_Pedido:_ No texto para análise, o que Adorno destaca em suas análises sobre a indústria cultural, em oposição à razão imaginadora de que fala Ortega y Gasset?

------ Texto para análise ------

Nos termos de Adorno, a compreensão orteguiana de que a força criadora humana proviria do luxo vital, do ócio, o qual teria naquela cisão ancestral sua origem, apresenta-se como regressiva. Negar a separação entre trabalho corporal e intelectual, fingindo uma harmoniosa identidade, corresponde a recalcar o sofrimento que dá origem a essa cisão e que dela se origina (Adorno, 1986a, p. 17; 2001, p. 14). Enquanto Ortega y Gasset fala em uma razão imaginadora, que permitiria ao humano conceber projetos extranaturais autênticos, Adorno destaca, especialmente nas suas análises sobre os mecanismos da indústria cultural, a "atrofia da fantasia", bloqueada pela repressão pulsional e pela falsa sublimação (Horkeimer; Adorno, 1985, p. 130; 1986, p. 161).

Outra diferença está na noção de vitalidade, presente, com bastante força, em Ortega. Para Adorno, o que ocorre com o processo de tecnificação que faz esquecer o sofrimento resultante da violência arcaica, constantemente atualizada, contra nossa naturalidade primária, não é o aumento da vitalidade humana, mas exatamente do seu contrário, a reificação. O refinamento trazido pelo aparato tecnológico e a instrumentalidade corporal acabariam se convertendo em mediadores da relação de amor-ódio pelo corpo por meio da introversão dos processos reificadores da tecnificação. O domínio e a manipulação instrumental da natureza, para os quais a técnica é fator constituinte e indispensável, acabam levando inexoravelmente à instrumentalização do humano, assim como a reversão da natureza em matéria bruta conduz não apenas à reificação das relações sociais, mas à conversão, em algo de morto, do que há de mais vital no humano, seu corpo. Para Adorno, com o esclarecimento convertido em seu contrário e com extremamente alto tributo cobrado pela razão autoconservadora, não há qualquer vitalidade em expansão, tampouco um desejo superior que alimentaria o afã humano por felicidade ou bem-estar:

todo esclarecimento burguês está de acordo na exigência de sobriedade, realismo, avaliação correta de relações de força. O desejo não deve ser pai do pensamento. [...] a dignidade de herói só é conquistada humilhando a ânsia de uma felicidade total, universal, indivisa. (Horkeimer; Adorno, 1985, p. 62-63; 1986, p. 75-76).

------ Dados do exercício ------

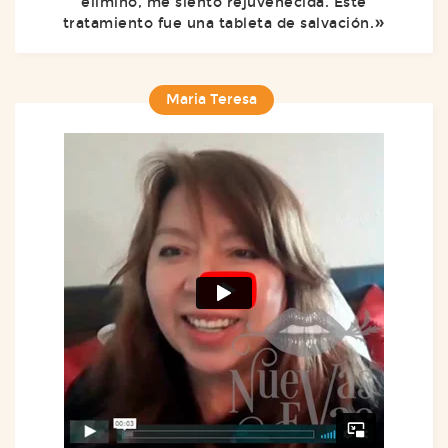
elimino, me siento rejuvenecida. Este
tratamiento fue una tableta de salvación.
Maria Teresa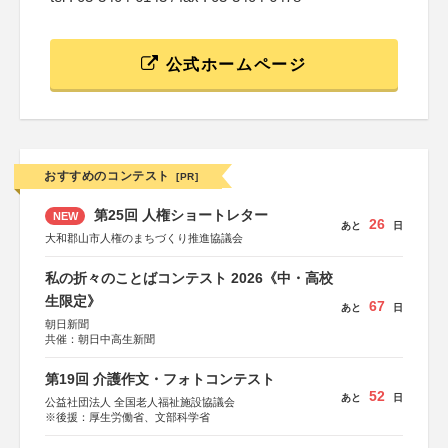
公式ホームページ
おすすめのコンテスト
[PR]
第25回 人権ショートレター
NEW
26
あと
日
大和郡山市人権のまちづくり推進協議会
私の折々のことばコンテスト 2026《中・高校
生限定》
67
あと
日
朝日新聞
共催：朝日中高生新聞
第19回 介護作文・フォトコンテスト
52
あと
日
公益社団法人 全国老人福祉施設協議会
※後援：厚生労働省、文部科学省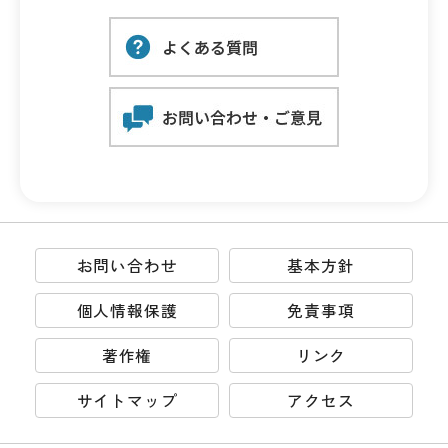
お問い合わせ
基本方針
個人情報保護
免責事項
著作権
リンク
サイトマップ
アクセス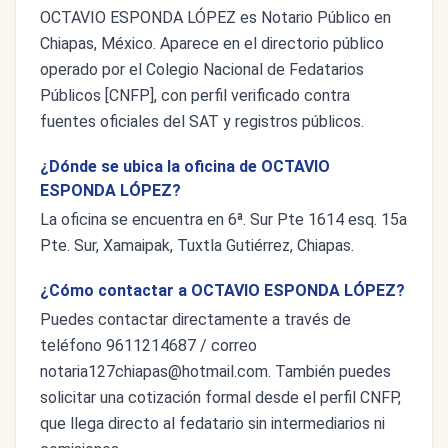
OCTAVIO ESPONDA LÓPEZ es Notario Público en
Chiapas, México. Aparece en el directorio público
operado por el Colegio Nacional de Fedatarios
Públicos [CNFP], con perfil verificado contra
fuentes oficiales del SAT y registros públicos.
¿Dónde se ubica la oficina de OCTAVIO
ESPONDA LÓPEZ?
La oficina se encuentra en 6ª. Sur Pte 1614 esq. 15a
Pte. Sur, Xamaipak, Tuxtla Gutiérrez, Chiapas.
¿Cómo contactar a OCTAVIO ESPONDA LÓPEZ?
Puedes contactar directamente a través de
teléfono 9611214687 / correo
notaria127chiapas@hotmail.com
. También puedes
solicitar una cotización formal desde el perfil CNFP,
que llega directo al fedatario sin intermediarios ni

------

_Resultado:_ A "atrofia da fantasia", bloqueada pela repressão pulsional e pela falsa sublimação.